READ: SXSW 2022: ‘WeCrashed’ Series Premiere Review
Similar to the two protagonists present, there are two ways to critique the premiere of Halo. The first is as an adaptation of its namesake. On that front, it’s impossible to predict how audiences would feel. In some respects, it nails it. The rich universe Halo built brand loyalty on remains very much intact. The vigor/massive scale of the Spartans, the instantly identifiable imagery of the weapons, designs of specific planets and the Covenant, and well-known characters such as Dr. Catherine Elizabeth Halsey (Natascha McElhone) all make their appearance. Pablo Schreiber, namely, serves as a perfect Master Chief.
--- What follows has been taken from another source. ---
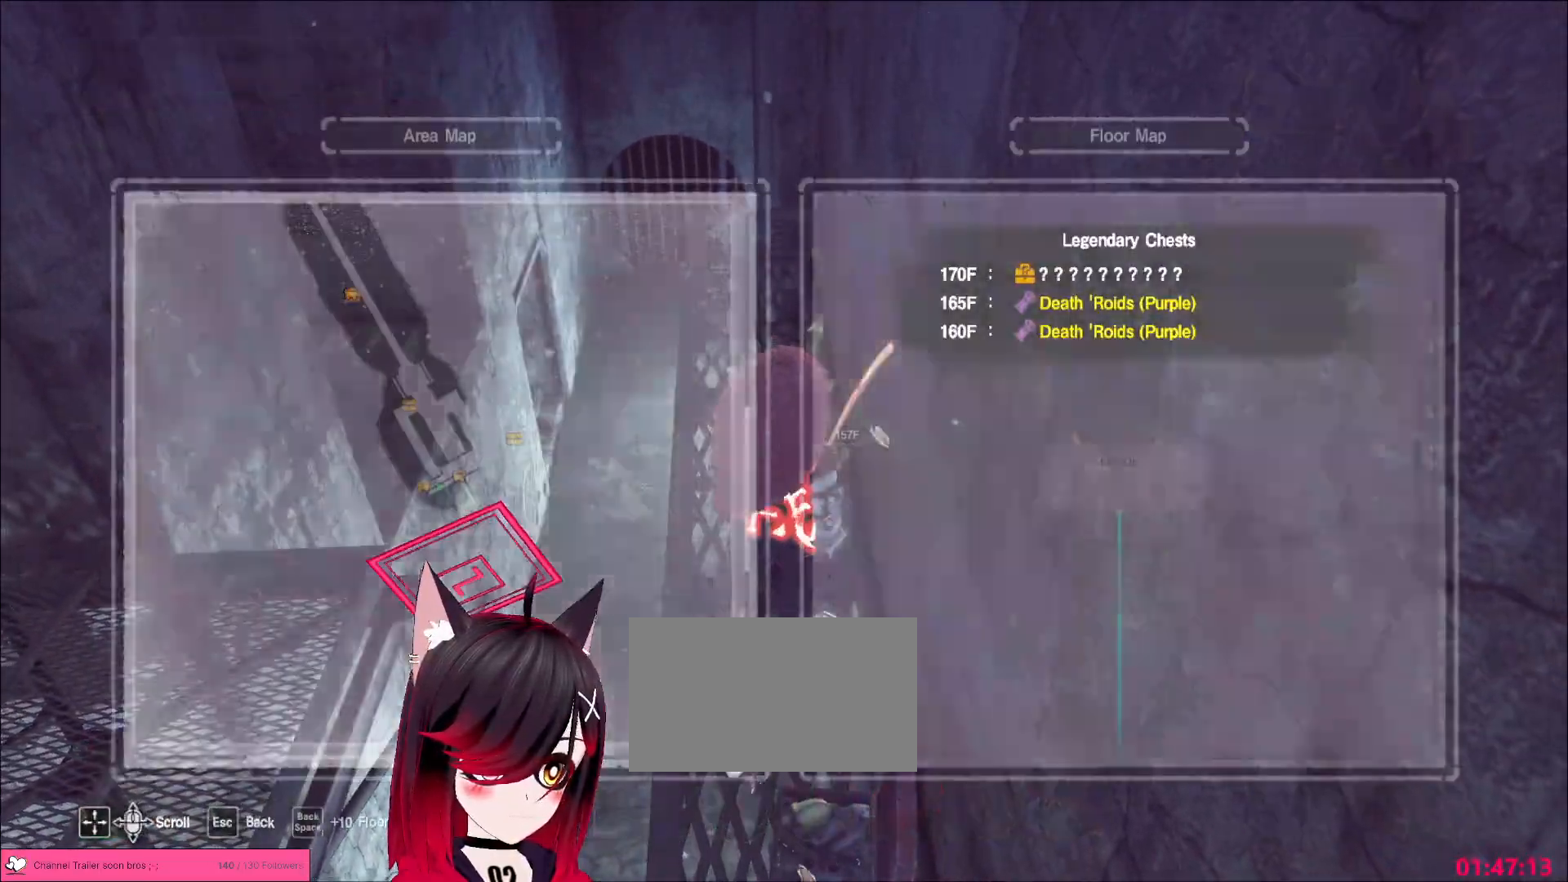
{"keys": ["w"], "mouse": [], "events": [[67, "ctrl", "down"], [183, "ctrl", "up"]]}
Until he very quickly takes his helmet off by the end of “Contact”.
No need to check your eyes, Halo blows the lid on a gaming mystery that’s been preserved for 20+ years. If it’s a declaration that this is not your older brother’s Halo, message received. The showrunners of Halo claim that the project takes place in an alternate/parallel universe to the games, dubbed the “Silver Timeline”. Still, it’s no less surprising than to see it strike out on its own this quickly. Unlikely to repeat any of the classic story beats, the question becomes: does Halo stand on its own two legs as a television series?
Well, kinda. Schreiber kills in his interpretation of Master Chief; a gruff badass starting to question his role in the military machine. Instilling in him a doubt that the original Chief never had makes for a more dynamic character than expected. Yerin Ha’s Kwan Ha fares well too as a young woman having lost everything looking to strike back. The action set piece that opens the first episode hits the notes all science-fiction action should aspire to, as do the fantastic creature and world design. A base on a giant hollowed-out meteor produces a cooler spacey image than anything a recent Star Wars production has managed.
The story that Master Chief and Kwan Ha embark on varies from scene to scene. Despite rock-solid lore independent of its video game origins, dialogue scenes drag on. Other than the two leads, and great turns by McElhone as Halsey and Bokeem Woodbine as one of Chief’s former friends, there’s just about no one for the audience to care about. The Lone Wolf & Cub like story of an older, seasoned warrior taking along a young protege on a dangerous mission feels incredibly stale by this point, as well. Nevertheless, there will still be moments where a mind-blowing image or a genuinely thrilling idea will come to the forefront. It’s a series at war with itself.
Paramount+’s Halo stands as an anomaly in video game adaptations. Maybe, though, the word “oddity” fits more. Not a straightforward adaptation, nor completely divorced from its material, sometimes remarkable, sometimes generic, I don’t know what to make of this series. The jury is very much out on what Halo will amount to, but it has my attention. –James Preston Poole
Rating: 6/10
Halo begins streaming on Paramount+ on March 24.